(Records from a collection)

[BEGIN]

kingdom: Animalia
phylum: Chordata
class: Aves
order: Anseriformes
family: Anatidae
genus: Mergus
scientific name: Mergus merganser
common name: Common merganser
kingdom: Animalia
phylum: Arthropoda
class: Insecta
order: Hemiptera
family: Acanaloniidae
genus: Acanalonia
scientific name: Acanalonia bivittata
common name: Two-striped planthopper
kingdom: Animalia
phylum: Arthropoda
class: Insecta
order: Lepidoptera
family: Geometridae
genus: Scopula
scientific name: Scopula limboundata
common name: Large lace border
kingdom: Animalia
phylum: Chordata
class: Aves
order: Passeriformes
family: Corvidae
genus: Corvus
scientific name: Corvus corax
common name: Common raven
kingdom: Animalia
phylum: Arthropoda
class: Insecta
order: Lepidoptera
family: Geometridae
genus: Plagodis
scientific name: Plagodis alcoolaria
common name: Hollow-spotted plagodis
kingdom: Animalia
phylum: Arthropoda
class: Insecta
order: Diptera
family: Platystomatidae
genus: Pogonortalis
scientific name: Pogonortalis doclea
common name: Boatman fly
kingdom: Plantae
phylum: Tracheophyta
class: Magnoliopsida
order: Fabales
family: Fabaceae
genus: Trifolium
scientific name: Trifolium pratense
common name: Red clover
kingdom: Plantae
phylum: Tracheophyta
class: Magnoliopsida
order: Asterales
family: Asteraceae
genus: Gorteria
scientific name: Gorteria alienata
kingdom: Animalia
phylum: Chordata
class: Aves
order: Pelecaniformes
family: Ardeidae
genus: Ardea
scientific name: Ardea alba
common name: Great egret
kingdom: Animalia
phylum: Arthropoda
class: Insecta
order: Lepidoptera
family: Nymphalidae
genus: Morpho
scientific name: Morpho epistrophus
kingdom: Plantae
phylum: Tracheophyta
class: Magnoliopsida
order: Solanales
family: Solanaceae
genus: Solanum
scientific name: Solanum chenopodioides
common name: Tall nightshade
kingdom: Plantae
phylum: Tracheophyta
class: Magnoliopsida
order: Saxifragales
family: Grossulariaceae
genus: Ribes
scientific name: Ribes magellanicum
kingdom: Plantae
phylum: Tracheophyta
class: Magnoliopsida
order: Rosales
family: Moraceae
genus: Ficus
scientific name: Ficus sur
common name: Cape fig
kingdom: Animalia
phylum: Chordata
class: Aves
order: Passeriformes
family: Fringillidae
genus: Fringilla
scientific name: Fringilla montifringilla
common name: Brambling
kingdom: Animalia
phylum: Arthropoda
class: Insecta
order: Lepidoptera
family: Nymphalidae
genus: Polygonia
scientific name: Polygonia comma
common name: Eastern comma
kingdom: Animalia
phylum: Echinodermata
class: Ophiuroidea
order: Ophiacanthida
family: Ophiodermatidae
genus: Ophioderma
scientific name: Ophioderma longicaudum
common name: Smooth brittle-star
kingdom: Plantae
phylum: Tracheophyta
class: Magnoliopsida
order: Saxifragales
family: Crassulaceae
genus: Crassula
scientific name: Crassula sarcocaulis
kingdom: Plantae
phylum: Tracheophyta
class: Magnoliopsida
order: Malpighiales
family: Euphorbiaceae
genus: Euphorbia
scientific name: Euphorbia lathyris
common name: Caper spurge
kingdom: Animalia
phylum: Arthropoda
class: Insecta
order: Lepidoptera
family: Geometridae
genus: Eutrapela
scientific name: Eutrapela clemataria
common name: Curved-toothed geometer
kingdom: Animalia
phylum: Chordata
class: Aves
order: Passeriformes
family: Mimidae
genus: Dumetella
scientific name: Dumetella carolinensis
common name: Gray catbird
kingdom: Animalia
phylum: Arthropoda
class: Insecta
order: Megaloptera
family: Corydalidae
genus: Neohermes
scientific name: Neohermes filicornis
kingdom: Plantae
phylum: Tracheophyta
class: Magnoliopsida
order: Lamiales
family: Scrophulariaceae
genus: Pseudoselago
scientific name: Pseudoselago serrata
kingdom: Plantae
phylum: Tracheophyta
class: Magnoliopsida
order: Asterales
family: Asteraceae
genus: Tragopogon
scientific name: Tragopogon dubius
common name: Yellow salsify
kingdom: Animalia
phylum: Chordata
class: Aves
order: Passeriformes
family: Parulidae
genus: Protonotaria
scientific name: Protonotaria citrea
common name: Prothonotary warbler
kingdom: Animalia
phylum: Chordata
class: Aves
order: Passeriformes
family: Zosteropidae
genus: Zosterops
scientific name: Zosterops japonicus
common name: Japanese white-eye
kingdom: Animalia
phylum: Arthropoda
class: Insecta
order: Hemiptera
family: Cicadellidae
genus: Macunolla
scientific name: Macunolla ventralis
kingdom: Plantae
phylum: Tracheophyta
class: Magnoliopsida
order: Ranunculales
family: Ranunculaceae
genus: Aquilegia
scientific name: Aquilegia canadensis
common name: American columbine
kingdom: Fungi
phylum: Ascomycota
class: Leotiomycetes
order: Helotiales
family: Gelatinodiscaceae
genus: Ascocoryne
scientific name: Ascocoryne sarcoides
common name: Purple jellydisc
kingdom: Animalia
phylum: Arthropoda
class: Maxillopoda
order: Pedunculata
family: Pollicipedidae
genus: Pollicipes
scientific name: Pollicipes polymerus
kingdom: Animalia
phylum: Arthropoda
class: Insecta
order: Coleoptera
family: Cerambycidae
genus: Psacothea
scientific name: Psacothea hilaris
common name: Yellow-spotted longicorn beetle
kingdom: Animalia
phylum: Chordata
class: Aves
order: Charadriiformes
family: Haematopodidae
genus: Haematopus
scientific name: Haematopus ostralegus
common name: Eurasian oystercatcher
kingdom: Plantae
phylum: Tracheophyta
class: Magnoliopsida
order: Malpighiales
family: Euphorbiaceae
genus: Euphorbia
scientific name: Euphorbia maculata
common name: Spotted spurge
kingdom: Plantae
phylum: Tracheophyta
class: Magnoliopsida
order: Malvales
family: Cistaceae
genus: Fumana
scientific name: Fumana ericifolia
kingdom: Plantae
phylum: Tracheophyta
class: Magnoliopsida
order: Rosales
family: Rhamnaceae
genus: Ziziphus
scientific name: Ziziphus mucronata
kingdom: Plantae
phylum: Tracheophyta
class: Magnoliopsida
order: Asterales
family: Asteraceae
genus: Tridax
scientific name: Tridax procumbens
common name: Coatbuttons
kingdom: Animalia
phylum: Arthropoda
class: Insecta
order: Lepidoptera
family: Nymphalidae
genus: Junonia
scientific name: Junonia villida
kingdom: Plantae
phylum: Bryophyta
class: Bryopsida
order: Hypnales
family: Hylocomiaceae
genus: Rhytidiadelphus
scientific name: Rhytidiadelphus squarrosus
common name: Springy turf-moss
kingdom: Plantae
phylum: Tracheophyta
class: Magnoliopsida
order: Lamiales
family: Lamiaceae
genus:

[END]

=== Your task ===
Edit the records above from the line with "scientific name: Euphorbia lathyris" up to and including the line with "genus: Aquilegia" so that "common name" becomes "vernacular name" and nothing else changes. Return only those lines.

=== Written reply ===
scientific name: Euphorbia lathyris
vernacular name: Caper spurge
kingdom: Animalia
phylum: Arthropoda
class: Insecta
order: Lepidoptera
family: Geometridae
genus: Eutrapela
scientific name: Eutrapela clemataria
vernacular name: Curved-toothed geometer
kingdom: Animalia
phylum: Chordata
class: Aves
order: Passeriformes
family: Mimidae
genus: Dumetella
scientific name: Dumetella carolinensis
vernacular name: Gray catbird
kingdom: Animalia
phylum: Arthropoda
class: Insecta
order: Megaloptera
family: Corydalidae
genus: Neohermes
scientific name: Neohermes filicornis
kingdom: Plantae
phylum: Tracheophyta
class: Magnoliopsida
order: Lamiales
family: Scrophulariaceae
genus: Pseudoselago
scientific name: Pseudoselago serrata
kingdom: Plantae
phylum: Tracheophyta
class: Magnoliopsida
order: Asterales
family: Asteraceae
genus: Tragopogon
scientific name: Tragopogon dubius
vernacular name: Yellow salsify
kingdom: Animalia
phylum: Chordata
class: Aves
order: Passeriformes
family: Parulidae
genus: Protonotaria
scientific name: Protonotaria citrea
vernacular name: Prothonotary warbler
kingdom: Animalia
phylum: Chordata
class: Aves
order: Passeriformes
family: Zosteropidae
genus: Zosterops
scientific name: Zosterops japonicus
vernacular name: Japanese white-eye
kingdom: Animalia
phylum: Arthropoda
class: Insecta
order: Hemiptera
family: Cicadellidae
genus: Macunolla
scientific name: Macunolla ventralis
kingdom: Plantae
phylum: Tracheophyta
class: Magnoliopsida
order: Ranunculales
family: Ranunculaceae
genus: Aquilegia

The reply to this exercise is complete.